AAPS PharmSci

, Volume 2, Issue 1, pp 48–58 | Cite as

Targeted prodrug design to optimize drug delivery

  • Hyo-Kyung Han
  • Gordon L. AmidonEmail author


Classical prodrug design often represents a nonspecific chemical approach to mask undesirable drug properties such as limited bioavailability, lack of site specificity, and chemical instability. On the other hand, targeted prodrug design represents a new strategy for directed and efficient drug delivery.
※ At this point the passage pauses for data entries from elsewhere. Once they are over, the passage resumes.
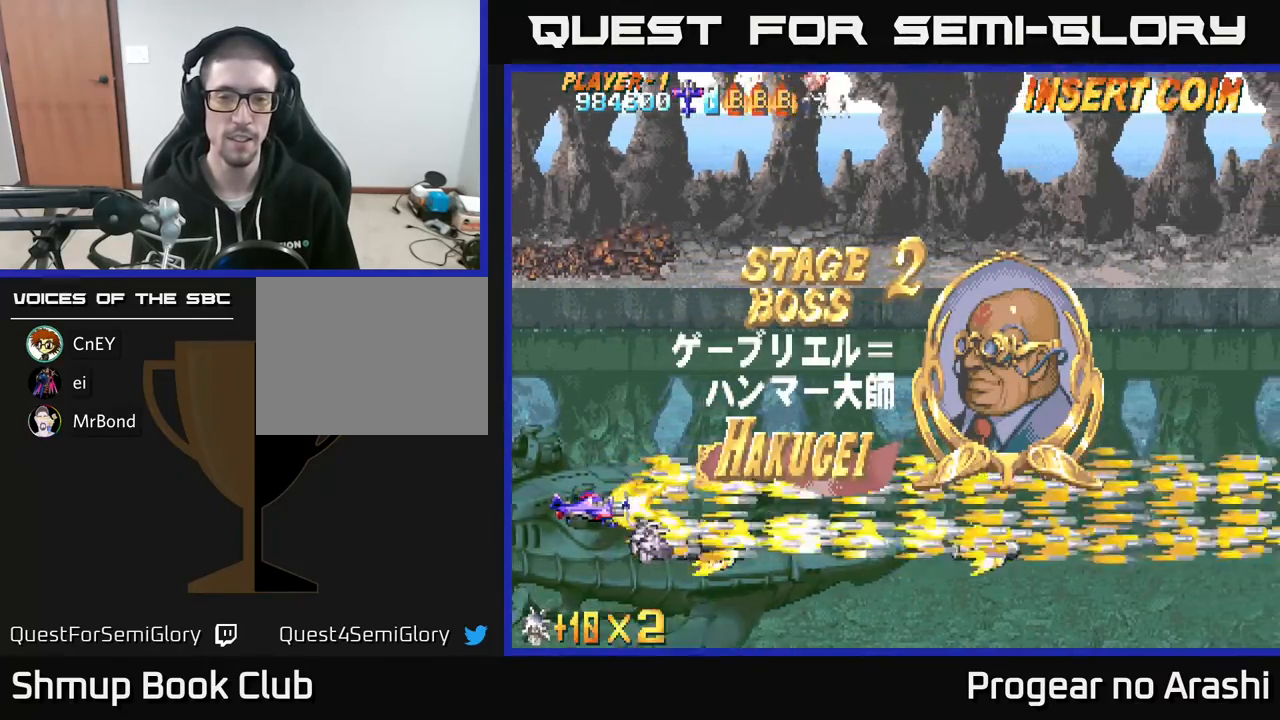
{"buttons": ["X"], "left_stick": "center", "events": []}
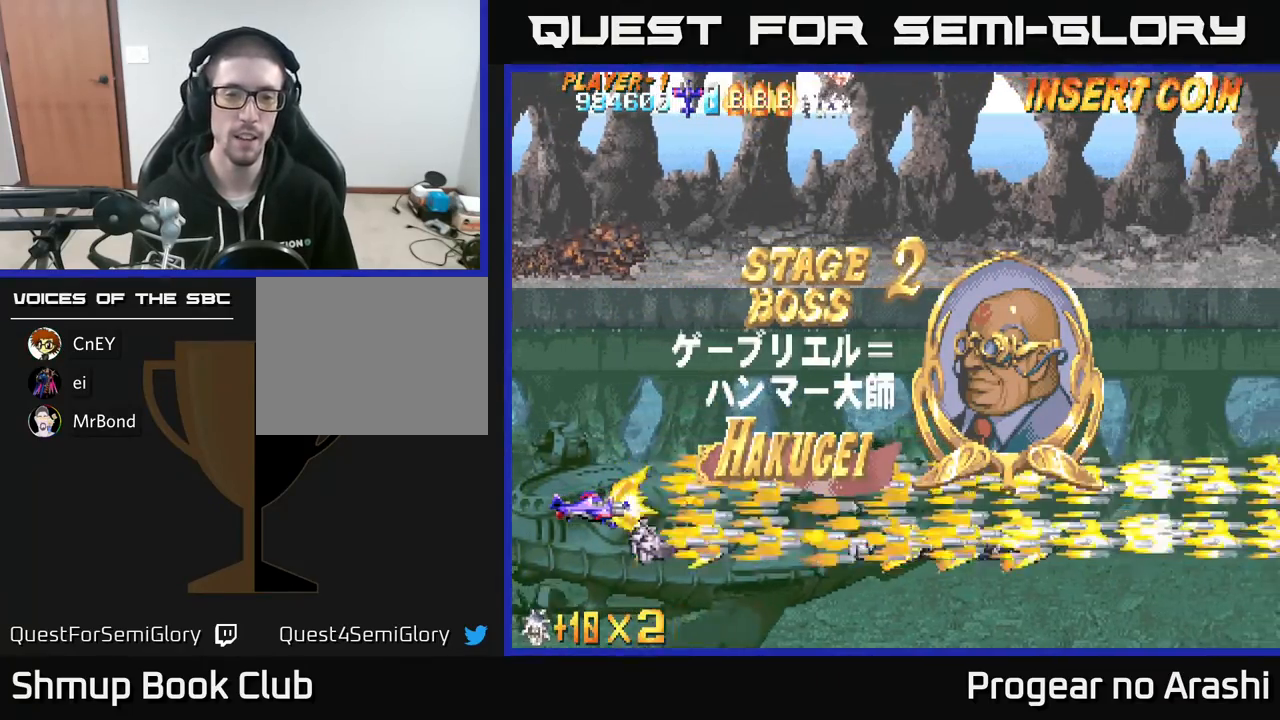
{"buttons": ["X"], "left_stick": "center", "events": []}
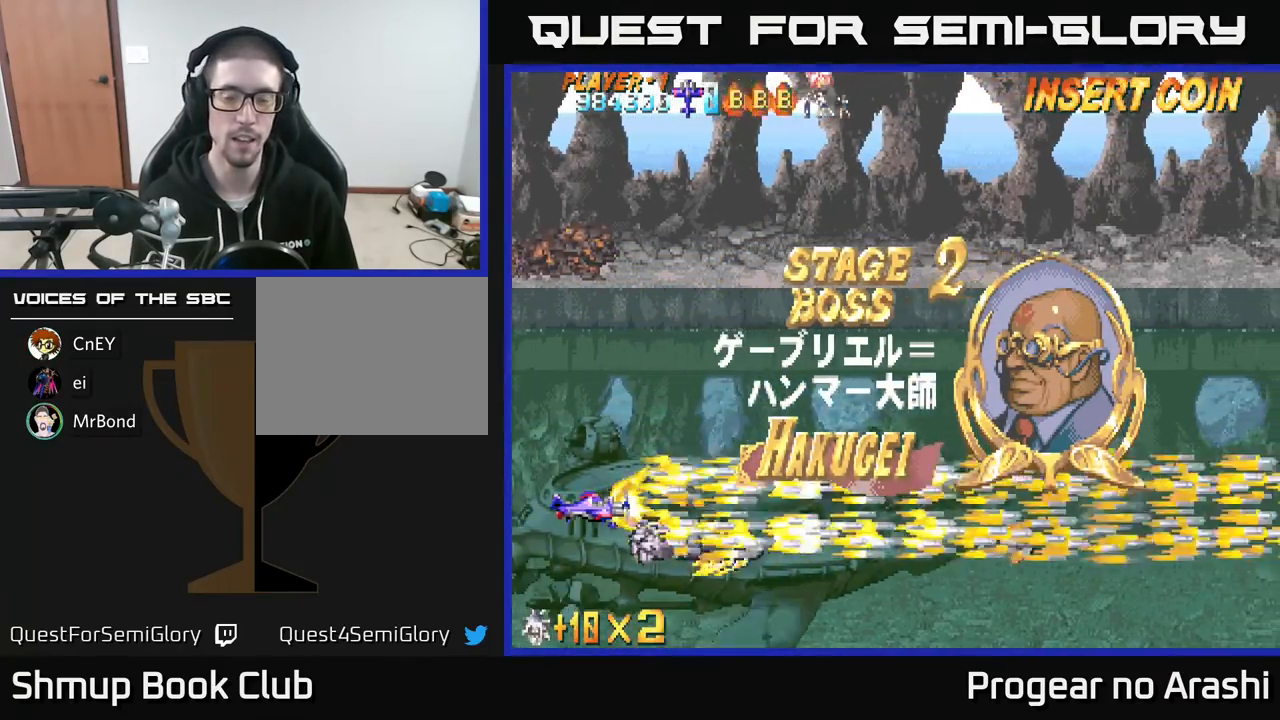
{"buttons": ["X", "DPAD_UP"], "left_stick": "center", "events": [[383, "DPAD_UP", "down"]]}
Particularly, targeting the prodrugs to a specific enzyme or a specific membrane transporter, or both, has potential as a selective drug delivery system in cancer chemotherapy or as an efficient oral drug delivery system. Site-selective targeting with prodrugs can be further enhanced by the simultaneous use of gene delivery to express the requisite enzymes or transporters. This review highlights evolving strategies in targeted prodrug design, including antibody-directed enzyme prodrug therapy, genedirected enzyme prodrug therapy, and peptide transporter-associated prodrug therapy.


Peptide Transporter Amidon Palytoxin Oral Drug Absorption Enzyme Prodrug Therapy 
These keywords were added by machine and not by the authors. This process is experimental and the keywords may be updated as the learning algorithm improves.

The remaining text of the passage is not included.